Дмитрий Лекух - Ангел за правым плечом
Даже нижняя губа чуть дрожала и глаз дергался.
За ним, в принципе, и раньше такая фигня числилась, но давно, очень давно. Еще в те времена, когда он к мясному мобу моими молитвами не прибился. На террасе быстро, вы уж мне поверьте, нервишки подлечивают.
Да так, что народ совсем перестает о чем-то пустом не по делу беспокоиться.
– Что там такое случилось-то? – спрашиваю. – А то видок у публики такой, будто их всех только что каким-то солидным аргументом прямо по тыковке угостили. Нет, я все понимаю: парня жалко, то-се. Сам страдал тут ходил. Но уж не настолько же радикально у кого-то эмоции ударили, чтобы аж всю толпу накрыло. На тебя так вообще без слез смотреть невозможно…
– А-а-а, – машет рукой, – дай закурить что ли...
Присматриваюсь внимательно, а у него не только губа с глазом, но еще и кончики пальцев подергиваются.
Ну и ни хрена же себе, думаю.
Жму плечами, достаю пачку, вынимаю оттуда сигарету, сую ему в рот, подношу зажигалку.
– Пиздец там, на самом деле, – затягивается, – врачи предупреждали, что надо было в закрытом гробу хоронить. Нет, бля, настояли уроды, типа, откройте, проститься хотим. А там…
Его передергивает.
– Поня-а-атно, – тяну. – А кто настоял-то?
– Да хрен его знает, – откидывается в кресле, – кто настоял. Единственное, что могу сказать, так это то, что он полный урод и придурок. Короче, ты правильно сделал, что не пошел. Живому человеку на это смотреть нельзя, ни под каким соусом. Мать – так вообще сознание потеряла, еле откачали…
– Кажется, – бледнею, – я догадываюсь, кто эти твари. Радетели, блядь, всеобщей социальной справедливости. Только что за жизнь беседовали. Почти что по понятиям.
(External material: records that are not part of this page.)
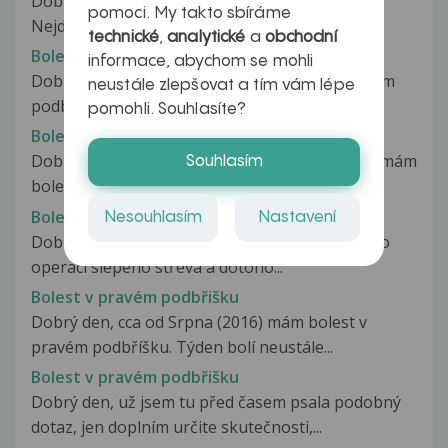
Dobrý den už pár dní mě bolí pravý podbříšek.
pomoci. My takto sbíráme
Nejdřív jsem si myslela že to...
technické
,
analytické
a
obchodní
Bolest v pravém podbřišku
informace, abychom se mohli
Dobrý den, již nějaký čas mně pobolívá v pravém
neustále zlepšovat a tím vám lépe
podbřišku. Jsem půl roku po...
pomohli. Souhlasíte?
Bolest v pravém podbříšku
Dobrý den, chtěla bych se zeptat, již od neděle mám
Souhlasím
bolesti v pravém podbříšku....
Bolest v pravém podbřišku
Nesouhlasím
Nastavení
Dobrý den .. chtěla bych se zeptat jsem měsíc po
operaci slepého střeva a dotoho...
Bolest v pravém podbřišku
Dobrý den, cca od Srpna (2016) mám bolest v
pravém podbříšku. Týden bolí neustále...
Bolest v pravém podbřišku
Dobrý den, už jsem tu před časem psala podobný
dotaz, jen doplním určite skutečnosti,...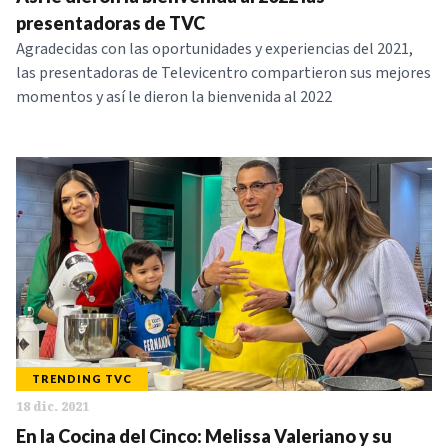
NOTICIAS
presentadoras de TVC
Agradecidas con las oportunidades y experiencias del 2021,
las presentadoras de Televicentro compartieron sus mejores
SERIES
momentos y así le dieron la bienvenida al 2022
TRENDING TVC
18 dic. 2021
En la Cocina del Cinco: Melissa Valeriano y su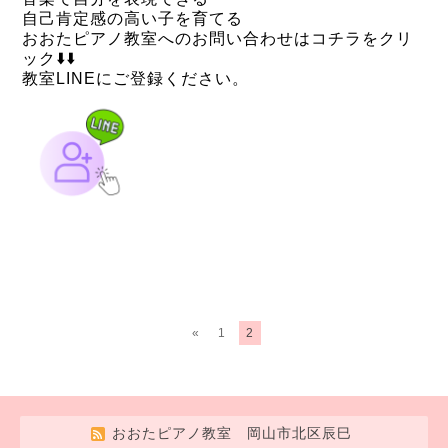
自己肯定感の高い子を育てる
おおたピアノ教室へのお問い合わせはコチラをクリ
ック⬇️⬇️
教室LINEにご登録ください。
«
1
2
おおたピアノ教室 岡山市北区辰巳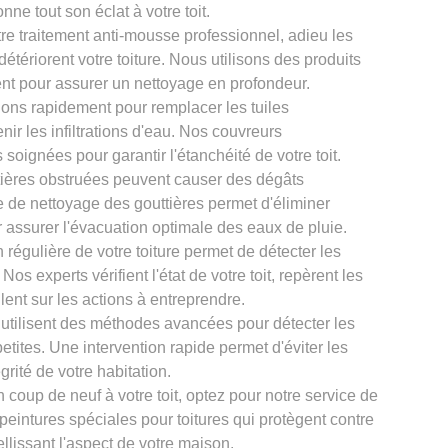
onne tout son éclat à votre toit.
re traitement anti-mousse professionnel, adieu les
tériorent votre toiture. Nous utilisons des produits
nt pour assurer un nettoyage en profondeur.
ons rapidement pour remplacer les tuiles
ir les infiltrations d'eau. Nos couvreurs
oignées pour garantir l'étanchéité de votre toit.
tières obstruées peuvent causer des dégâts
ce de nettoyage des gouttières permet d'éliminer
r assurer l'évacuation optimale des eaux de pluie.
 régulière de votre toiture permet de détecter les
os experts vérifient l'état de votre toit, repèrent les
llent sur les actions à entreprendre.
 utilisent des méthodes avancées pour détecter les
petites. Une intervention rapide permet d'éviter les
grité de votre habitation.
 coup de neuf à votre toit, optez pour notre service de
 peintures spéciales pour toitures qui protègent contre
llissant l'aspect de votre maison.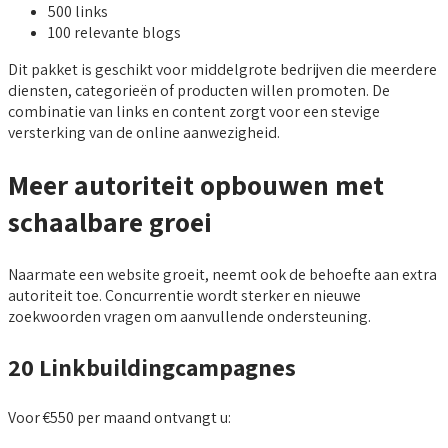
500 links
100 relevante blogs
Dit pakket is geschikt voor middelgrote bedrijven die meerdere
diensten, categorieën of producten willen promoten. De
combinatie van links en content zorgt voor een stevige
versterking van de online aanwezigheid.
Meer autoriteit opbouwen met
schaalbare groei
Naarmate een website groeit, neemt ook de behoefte aan extra
autoriteit toe. Concurrentie wordt sterker en nieuwe
zoekwoorden vragen om aanvullende ondersteuning.
20 Linkbuildingcampagnes
Voor €550 per maand ontvangt u: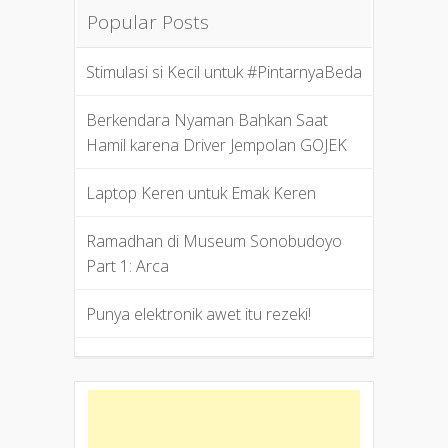
Popular Posts
Stimulasi si Kecil untuk #PintarnyaBeda
Berkendara Nyaman Bahkan Saat
Hamil karena Driver Jempolan GOJEK
Laptop Keren untuk Emak Keren
Ramadhan di Museum Sonobudoyo
Part 1: Arca
Punya elektronik awet itu rezeki!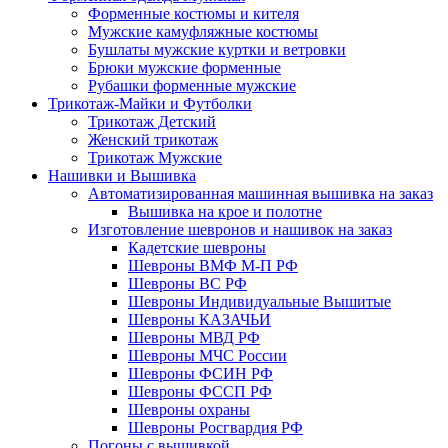
Форменные костюмы и кителя
Мужские камуфляжные костюмы
Бушлаты мужские куртки и ветровки
Брюки мужские форменные
Рубашки форменные мужские
Трикотаж-Майки и Футболки
Трикотаж Детский
Женский трикотаж
Трикотаж Мужские
Нашивки и Вышивка
Автоматизированная машинная вышивка на заказ
Вышивка на крое и полотне
Изготовление шевронов и нашивок на заказ
Кадетские шевроны
Шевроны ВМФ М-П РФ
Шевроны ВС РФ
Шевроны Индивидуальные Вышитые
Шевроны КАЗАЧЬИ
Шевроны МВД РФ
Шевроны МЧС России
Шевроны ФСИН РФ
Шевроны ФССП РФ
Шевроны охраны
Шевроны Росгвардия РФ
Погоны с вышивкой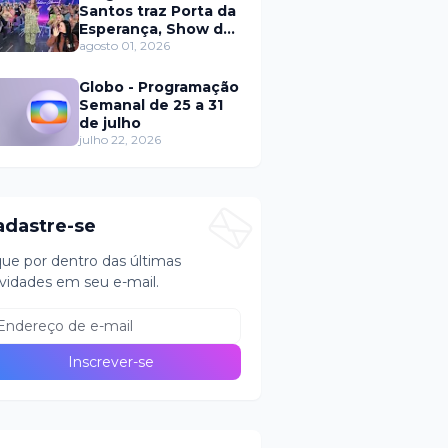
Santos traz Porta da
Esperança, Show de
Calouros e Qual é a
agosto 01, 2026
Música neste
domingo (2)
Globo - Programação
Semanal de 25 a 31
de julho
julho 22, 2026
adastre-se
que por dentro das últimas
vidades em seu e-mail.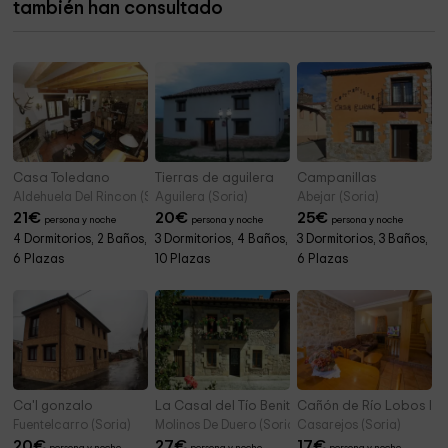
también han consultado
Santa Juliana
4,7 km
Casa Toledano
Tierras de aguilera
Campanillas
Aldehuela Del Rincon (Soria)
Aguilera (Soria)
Abejar (Soria)
21
€
20
€
25
€
persona y noche
persona y noche
persona y noche
4 Dormitorios, 2 Baños,
3 Dormitorios, 4 Baños,
3 Dormitorios, 3 Baños,
6 Plazas
10 Plazas
6 Plazas
Ca'l gonzalo
La Casal del Tío Benito 3H
Cañón de Río Lobos II
Fuentelcarro (Soria)
Molinos De Duero (Soria)
Casarejos (Soria)
20
€
27
€
17
€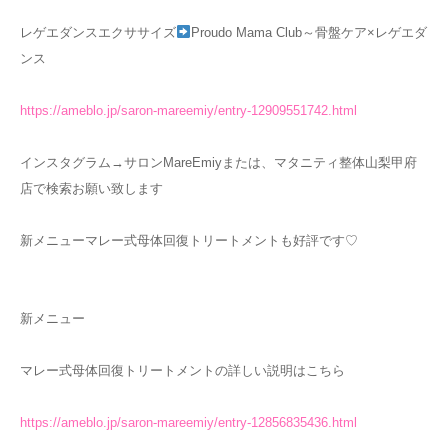
レゲエダンスエクササイズ
Proudo Mama Club～骨盤ケア×レゲエダ
ンス
https://ameblo.jp/saron-mareemiy/entry-12909551742.html
インスタグラム→サロンMareEmiyまたは、マタニティ整体山梨甲府
店で検索お願い致します
新メニューマレー式母体回復トリートメントも好評です♡
新メニュー
マレー式母体回復トリートメントの詳しい説明はこちら
https://ameblo.jp/saron-mareemiy/entry-12856835436.html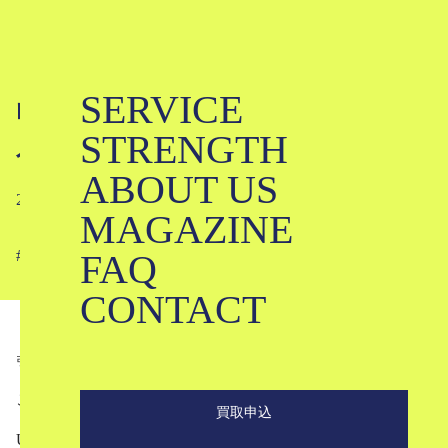
SERVICE
山と道の創業者、夏目夫妻ってどんな
STRENGTH
人たち？
ABOUT US
2023-05-04
MAGAZINE
FAQ
#
#
#
#
#
#
#
CONTACT
引用
yamatomichi.com
こんにちは。ブランド古着専門店のKLDです。
買取申込
UL（ウルトラライト）系の小規模国産ブランドとして近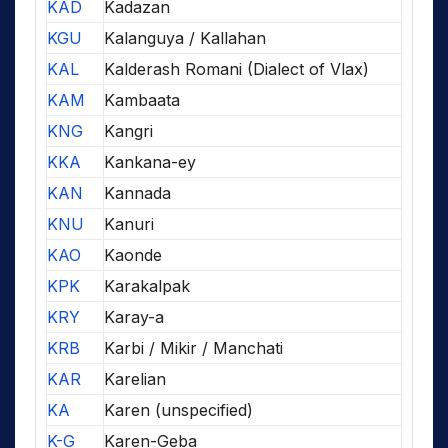
KAD
Kadazan
KGU
Kalanguya / Kallahan
KAL
Kalderash Romani (Dialect of Vlax)
KAM
Kambaata
KNG
Kangri
KKA
Kankana-ey
KAN
Kannada
KNU
Kanuri
KAO
Kaonde
KPK
Karakalpak
KRY
Karay-a
KRB
Karbi / Mikir / Manchati
KAR
Karelian
KA
Karen (unspecified)
K-G
Karen-Geba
У-у-у, су-у-укааа!!!
И – выскакиваю из машины.
Хрен там.
Этих козлов уже и след простыл.
Понятно…
Ничего, поквитаемся…
Шарик, он, сцуко, – круглый.
И не захочешь, а встретишься…
Ведь все просчитали, гандоны.
Все!
Кроме одного.
Что я их тут пропалю, причем – по-взрослому.
И я буду не я, если им эта ошибка в три цены не обойдется.
Как минимум.
…Со злости изо всех силенок долбанул по ни в чем не повинному колесу, залез обратно в машину, закурил.
Гляжу, Никитос на меня смотрит внимательно-внимательно, чуть исподлобья, и аж глаза от напряжения чуть выкатил.
И они теперь у него – точь-в-точь как у какающей собачки стали.
Глеб так когда-то говорил.
Али, в смысле.
Обоссаться со смеху можно.
В какой-нибудь другой ситуации, разумеется.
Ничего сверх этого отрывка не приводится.